→ Instructions to follow: Reproduce the listing below word for word, keeping every line as it appears but leaving out the pictures.

→ Exercise data:
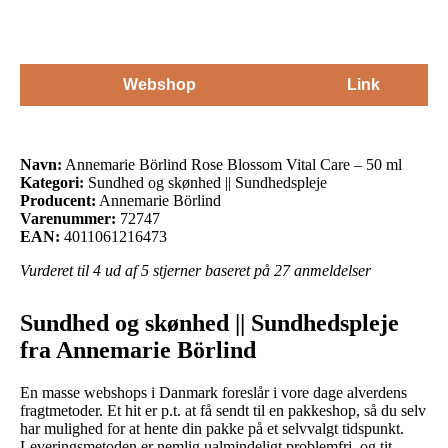
Webshop
Link
Navn:
Annemarie Börlind Rose Blossom Vital Care – 50 ml
Kategori:
Sundhed og skønhed || Sundhedspleje
Producent:
Annemarie Börlind
Varenummer:
72747
EAN:
4011061216473
Vurderet til
4
ud af 5 stjerner baseret på
27
anmeldelser
Sundhed og skønhed || Sundhedspleje
fra Annemarie Börlind
En masse webshops i Danmark foreslår i vore dage alverdens
fragtmetoder. Et hit er p.t. at få sendt til en pakkeshop, så du selv
har mulighed for at hente din pakke på et selvvalgt tidspunkt.
Leveringsmetoden er nemlig ualmindeligt problemfri, og tit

→ Output:
Webshop
Link
Navn:
Annemarie Börlind Rose Blossom Vital Care – 50 ml
Kategori:
Sundhed og skønhed || Sundhedspleje
Producent:
Annemarie Börlind
Varenummer:
72747
EAN:
4011061216473
Vurderet til
4
ud af 5 stjerner baseret på
27
anmeldelser
Sundhed og skønhed || Sundhedspleje
fra Annemarie Börlind
En masse webshops i Danmark foreslår i vore dage alverdens
fragtmetoder. Et hit er p.t. at få sendt til en pakkeshop, så du selv
har mulighed for at hente din pakke på et selvvalgt tidspunkt.
Leveringsmetoden er nemlig ualmindeligt problemfri, og tit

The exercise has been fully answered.